_Records for this exercise:_
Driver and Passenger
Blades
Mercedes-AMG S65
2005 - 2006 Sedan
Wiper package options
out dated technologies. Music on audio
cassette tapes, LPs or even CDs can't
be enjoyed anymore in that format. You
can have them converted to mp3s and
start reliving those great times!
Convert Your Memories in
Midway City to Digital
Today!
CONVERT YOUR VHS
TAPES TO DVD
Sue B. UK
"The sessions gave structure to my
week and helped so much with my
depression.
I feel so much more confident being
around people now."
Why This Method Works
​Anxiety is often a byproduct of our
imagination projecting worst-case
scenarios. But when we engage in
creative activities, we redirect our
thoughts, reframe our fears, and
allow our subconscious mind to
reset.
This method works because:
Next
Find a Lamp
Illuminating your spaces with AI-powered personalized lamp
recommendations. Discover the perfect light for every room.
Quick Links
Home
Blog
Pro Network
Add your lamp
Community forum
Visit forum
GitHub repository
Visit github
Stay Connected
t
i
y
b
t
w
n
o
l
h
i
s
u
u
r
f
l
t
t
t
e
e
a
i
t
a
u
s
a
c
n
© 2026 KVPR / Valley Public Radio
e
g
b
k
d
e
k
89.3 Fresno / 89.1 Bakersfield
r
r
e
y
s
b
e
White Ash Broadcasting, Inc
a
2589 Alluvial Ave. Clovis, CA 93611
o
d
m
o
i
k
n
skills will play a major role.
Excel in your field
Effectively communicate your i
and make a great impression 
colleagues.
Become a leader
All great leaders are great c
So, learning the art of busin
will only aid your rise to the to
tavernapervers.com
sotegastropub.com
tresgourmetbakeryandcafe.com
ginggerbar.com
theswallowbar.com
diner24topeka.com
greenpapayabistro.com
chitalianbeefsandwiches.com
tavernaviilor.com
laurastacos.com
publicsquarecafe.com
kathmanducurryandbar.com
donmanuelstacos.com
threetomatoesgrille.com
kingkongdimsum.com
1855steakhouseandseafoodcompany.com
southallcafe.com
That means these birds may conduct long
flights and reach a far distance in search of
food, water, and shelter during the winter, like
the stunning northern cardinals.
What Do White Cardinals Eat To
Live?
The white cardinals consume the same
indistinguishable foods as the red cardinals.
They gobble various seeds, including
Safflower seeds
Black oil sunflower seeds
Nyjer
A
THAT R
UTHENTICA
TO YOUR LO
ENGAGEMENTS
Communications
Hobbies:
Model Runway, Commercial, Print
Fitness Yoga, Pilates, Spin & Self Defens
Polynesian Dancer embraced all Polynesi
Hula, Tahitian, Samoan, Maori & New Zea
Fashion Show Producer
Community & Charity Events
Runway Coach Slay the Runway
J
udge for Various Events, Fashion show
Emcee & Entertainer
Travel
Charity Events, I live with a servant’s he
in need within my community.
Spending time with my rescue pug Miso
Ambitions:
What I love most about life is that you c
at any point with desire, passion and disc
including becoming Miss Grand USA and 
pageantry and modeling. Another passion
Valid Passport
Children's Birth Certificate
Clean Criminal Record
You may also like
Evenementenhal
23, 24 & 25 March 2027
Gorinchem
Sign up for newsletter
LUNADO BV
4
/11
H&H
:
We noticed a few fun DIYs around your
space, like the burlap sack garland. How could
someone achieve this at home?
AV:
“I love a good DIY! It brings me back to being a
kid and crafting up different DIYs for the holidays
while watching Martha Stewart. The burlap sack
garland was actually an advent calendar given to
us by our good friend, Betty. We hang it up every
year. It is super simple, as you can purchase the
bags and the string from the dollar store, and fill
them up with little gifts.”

_How to complete this task:_ Report each line in the preceding entries that holds the string "DIYs".

_Answer below:_
We noticed a few fun DIYs around your
kid and crafting up different DIYs for the holidays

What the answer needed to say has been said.